**Extracted text**
##############################

The Department has modern and well-equipped laboratories in the Jepson Science Center to support and reinforce classroom instruction and to provide opportunities for research. Major equipment items include petrographic microscopes (one with a fluid-inclusion stage), an x-ray diffractometer, a magnetic susceptibility instrument, and lab facilities for paleontology, sedimentology and geochemistry. The Jepson Science Center also has a scanning electron microscope facility that is shared by the science disciplines. For geological fieldwork, the department has GPS equipment, access to several boats, a core drill, surveying equipment, sediment corers, and for classroom study, an extensive collection of rocks, minerals, and fossils. The department also has numerous fully networked microcomputers and a GIS lab.

##############################

**Source records**
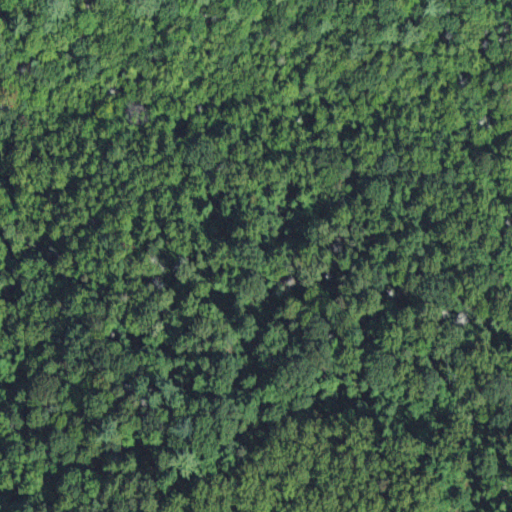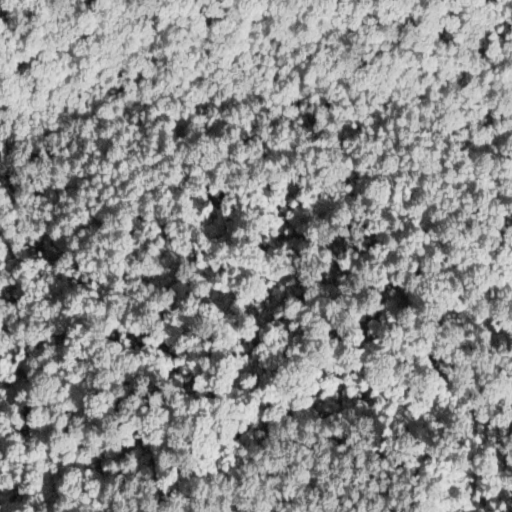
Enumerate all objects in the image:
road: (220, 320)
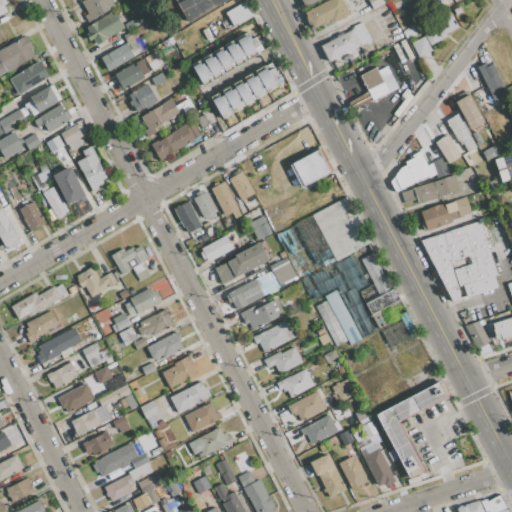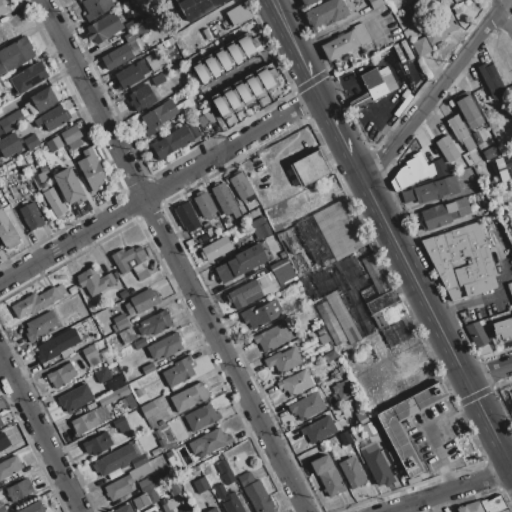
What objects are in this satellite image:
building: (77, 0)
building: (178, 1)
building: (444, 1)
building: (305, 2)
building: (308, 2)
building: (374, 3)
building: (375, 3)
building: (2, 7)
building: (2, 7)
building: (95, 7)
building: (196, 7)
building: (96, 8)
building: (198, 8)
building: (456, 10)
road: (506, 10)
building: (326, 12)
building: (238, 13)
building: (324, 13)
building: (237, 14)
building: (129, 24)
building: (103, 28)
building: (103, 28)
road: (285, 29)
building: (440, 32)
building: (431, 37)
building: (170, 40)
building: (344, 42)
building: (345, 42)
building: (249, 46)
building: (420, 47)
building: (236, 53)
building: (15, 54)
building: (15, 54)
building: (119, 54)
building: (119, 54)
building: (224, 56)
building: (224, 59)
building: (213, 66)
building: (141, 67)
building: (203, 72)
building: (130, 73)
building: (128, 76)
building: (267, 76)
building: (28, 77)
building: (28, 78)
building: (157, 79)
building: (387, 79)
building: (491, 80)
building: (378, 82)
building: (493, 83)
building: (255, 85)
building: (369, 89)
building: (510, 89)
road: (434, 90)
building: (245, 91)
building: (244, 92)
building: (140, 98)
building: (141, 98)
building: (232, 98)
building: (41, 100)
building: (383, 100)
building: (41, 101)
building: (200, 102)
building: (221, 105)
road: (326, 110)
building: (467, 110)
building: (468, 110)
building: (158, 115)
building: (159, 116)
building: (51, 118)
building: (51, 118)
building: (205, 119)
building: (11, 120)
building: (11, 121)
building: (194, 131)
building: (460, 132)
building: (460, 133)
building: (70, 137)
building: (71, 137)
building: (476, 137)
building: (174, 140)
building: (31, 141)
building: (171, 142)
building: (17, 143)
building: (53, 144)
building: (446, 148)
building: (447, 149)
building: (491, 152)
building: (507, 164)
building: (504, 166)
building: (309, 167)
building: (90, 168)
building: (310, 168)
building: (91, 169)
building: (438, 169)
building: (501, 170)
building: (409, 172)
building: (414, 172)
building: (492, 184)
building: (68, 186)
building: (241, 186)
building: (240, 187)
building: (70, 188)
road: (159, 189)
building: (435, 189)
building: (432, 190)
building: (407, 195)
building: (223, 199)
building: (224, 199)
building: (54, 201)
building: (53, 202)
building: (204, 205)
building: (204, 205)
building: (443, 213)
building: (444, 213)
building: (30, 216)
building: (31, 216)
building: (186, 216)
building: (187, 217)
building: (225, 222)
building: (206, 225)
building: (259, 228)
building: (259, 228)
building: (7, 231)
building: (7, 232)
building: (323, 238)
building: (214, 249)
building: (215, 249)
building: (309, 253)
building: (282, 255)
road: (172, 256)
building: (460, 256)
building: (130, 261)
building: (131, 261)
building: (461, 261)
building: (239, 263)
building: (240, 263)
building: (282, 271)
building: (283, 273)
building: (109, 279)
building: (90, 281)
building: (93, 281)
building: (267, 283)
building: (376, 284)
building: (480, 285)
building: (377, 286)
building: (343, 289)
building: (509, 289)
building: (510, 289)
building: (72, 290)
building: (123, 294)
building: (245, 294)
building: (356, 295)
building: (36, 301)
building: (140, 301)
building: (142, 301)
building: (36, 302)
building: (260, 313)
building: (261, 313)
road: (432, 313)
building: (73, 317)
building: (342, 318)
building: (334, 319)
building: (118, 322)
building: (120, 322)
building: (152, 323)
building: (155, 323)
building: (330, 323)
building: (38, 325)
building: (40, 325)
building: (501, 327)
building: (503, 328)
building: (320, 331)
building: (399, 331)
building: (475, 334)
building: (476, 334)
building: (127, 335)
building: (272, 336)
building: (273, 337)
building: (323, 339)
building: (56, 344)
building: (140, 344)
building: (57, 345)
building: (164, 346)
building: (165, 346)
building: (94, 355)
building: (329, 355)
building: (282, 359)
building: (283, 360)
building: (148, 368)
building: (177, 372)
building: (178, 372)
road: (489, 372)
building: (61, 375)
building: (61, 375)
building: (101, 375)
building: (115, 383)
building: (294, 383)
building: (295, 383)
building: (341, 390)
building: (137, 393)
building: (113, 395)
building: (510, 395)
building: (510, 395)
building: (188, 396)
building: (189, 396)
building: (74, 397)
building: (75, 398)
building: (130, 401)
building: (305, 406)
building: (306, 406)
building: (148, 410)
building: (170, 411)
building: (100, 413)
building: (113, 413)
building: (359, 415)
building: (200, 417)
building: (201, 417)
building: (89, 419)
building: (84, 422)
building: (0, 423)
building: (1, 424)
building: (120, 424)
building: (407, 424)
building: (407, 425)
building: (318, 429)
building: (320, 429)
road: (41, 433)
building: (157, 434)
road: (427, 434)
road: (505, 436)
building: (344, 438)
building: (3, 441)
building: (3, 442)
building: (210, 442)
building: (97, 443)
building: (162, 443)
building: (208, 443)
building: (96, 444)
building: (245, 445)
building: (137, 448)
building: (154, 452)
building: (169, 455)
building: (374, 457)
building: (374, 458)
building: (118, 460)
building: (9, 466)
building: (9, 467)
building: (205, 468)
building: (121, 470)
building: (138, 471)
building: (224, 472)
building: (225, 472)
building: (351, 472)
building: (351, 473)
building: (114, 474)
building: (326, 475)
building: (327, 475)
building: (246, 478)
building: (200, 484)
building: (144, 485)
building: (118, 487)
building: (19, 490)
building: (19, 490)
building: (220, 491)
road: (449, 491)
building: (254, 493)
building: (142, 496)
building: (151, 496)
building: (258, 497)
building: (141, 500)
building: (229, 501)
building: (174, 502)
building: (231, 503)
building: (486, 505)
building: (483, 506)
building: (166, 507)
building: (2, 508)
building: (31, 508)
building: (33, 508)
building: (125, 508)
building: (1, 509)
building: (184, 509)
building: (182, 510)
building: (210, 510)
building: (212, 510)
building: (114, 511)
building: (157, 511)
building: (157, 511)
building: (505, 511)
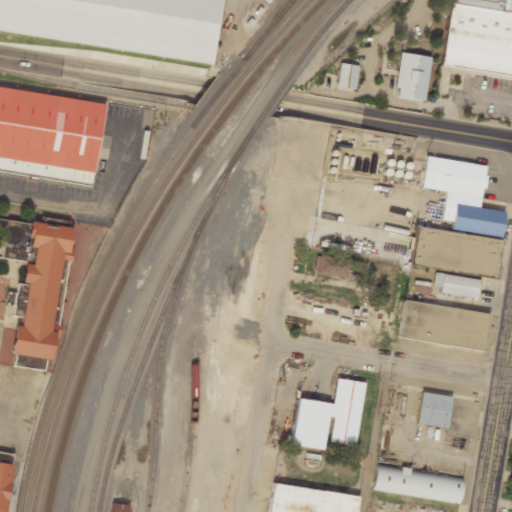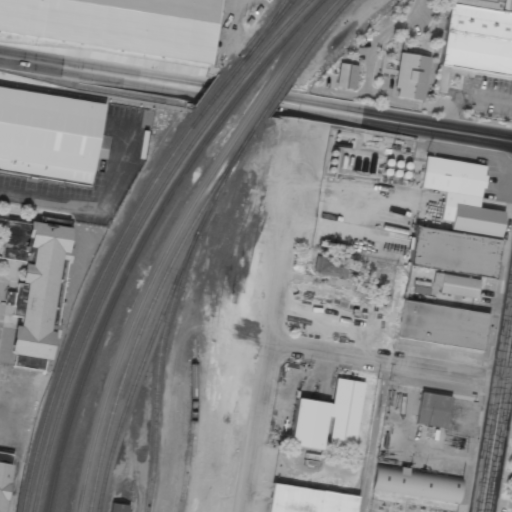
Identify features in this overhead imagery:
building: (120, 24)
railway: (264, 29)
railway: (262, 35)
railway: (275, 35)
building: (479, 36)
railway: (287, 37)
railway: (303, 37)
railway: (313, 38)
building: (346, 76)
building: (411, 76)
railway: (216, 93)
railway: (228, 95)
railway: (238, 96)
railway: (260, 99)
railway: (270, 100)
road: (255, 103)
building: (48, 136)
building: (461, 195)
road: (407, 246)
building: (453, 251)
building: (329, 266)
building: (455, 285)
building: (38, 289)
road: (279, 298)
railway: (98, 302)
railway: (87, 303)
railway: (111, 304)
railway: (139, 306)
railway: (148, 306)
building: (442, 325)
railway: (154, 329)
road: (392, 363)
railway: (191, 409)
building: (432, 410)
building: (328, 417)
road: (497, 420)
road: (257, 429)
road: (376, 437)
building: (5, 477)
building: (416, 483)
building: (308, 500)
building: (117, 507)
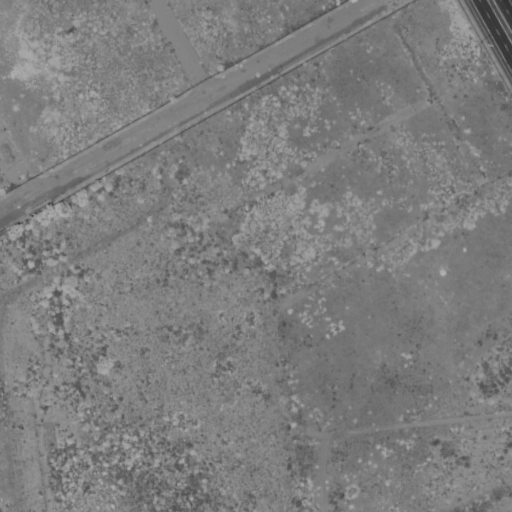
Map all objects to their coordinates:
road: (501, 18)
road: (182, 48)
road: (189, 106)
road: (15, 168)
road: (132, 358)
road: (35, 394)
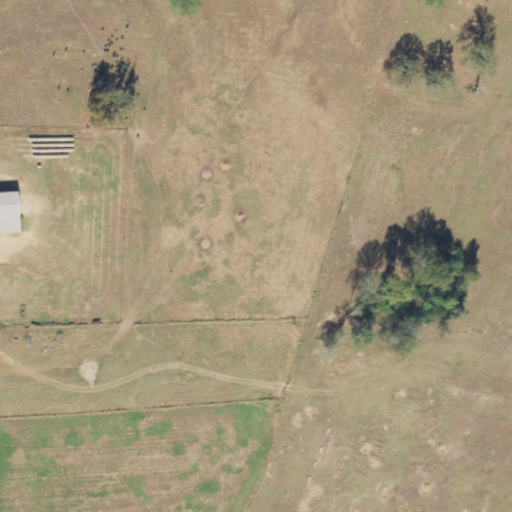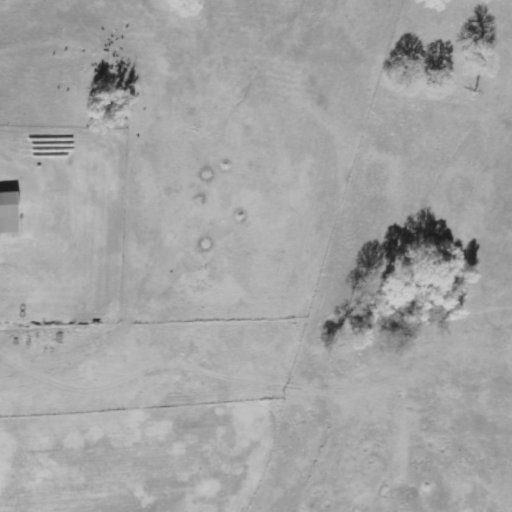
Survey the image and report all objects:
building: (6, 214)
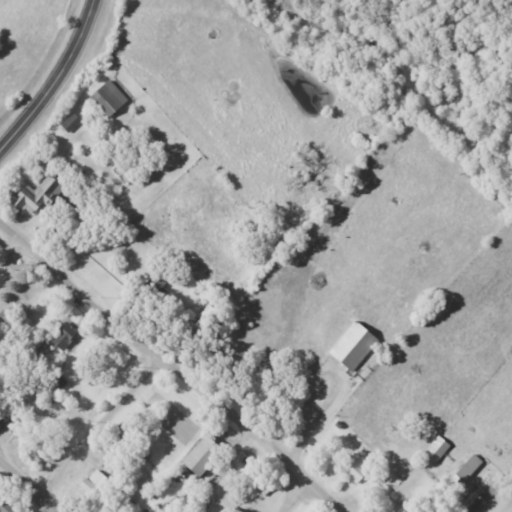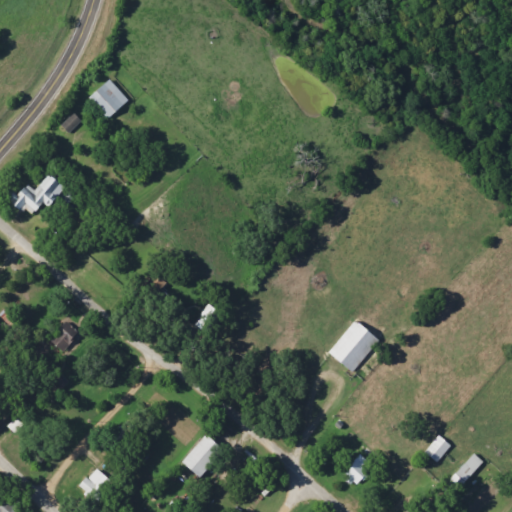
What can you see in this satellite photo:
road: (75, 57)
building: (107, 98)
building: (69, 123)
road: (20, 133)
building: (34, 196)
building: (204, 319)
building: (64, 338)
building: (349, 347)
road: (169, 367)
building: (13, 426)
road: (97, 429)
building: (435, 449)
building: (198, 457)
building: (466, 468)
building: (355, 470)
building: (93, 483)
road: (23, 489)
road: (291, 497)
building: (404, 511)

##############################

**Actions to take**
(1) According to the department description, what kind of microscope facility in the Jepson Science Center is shared by the science disciplines?
(2) Copy out everything in the rows from the line that contains "Survey the image" down to the last row, including both ends, and leave out the pictures.

**Answers by task**
(1) A scanning electron microscope facility.

(2)
Survey the image and report all objects:
building: (6, 214)
What can you see in this satellite photo:
road: (75, 57)
building: (107, 98)
building: (69, 123)
road: (20, 133)
building: (34, 196)
building: (204, 319)
building: (64, 338)
building: (349, 347)
road: (169, 367)
building: (13, 426)
road: (97, 429)
building: (435, 449)
building: (198, 457)
building: (466, 468)
building: (355, 470)
building: (93, 483)
road: (23, 489)
road: (291, 497)
building: (404, 511)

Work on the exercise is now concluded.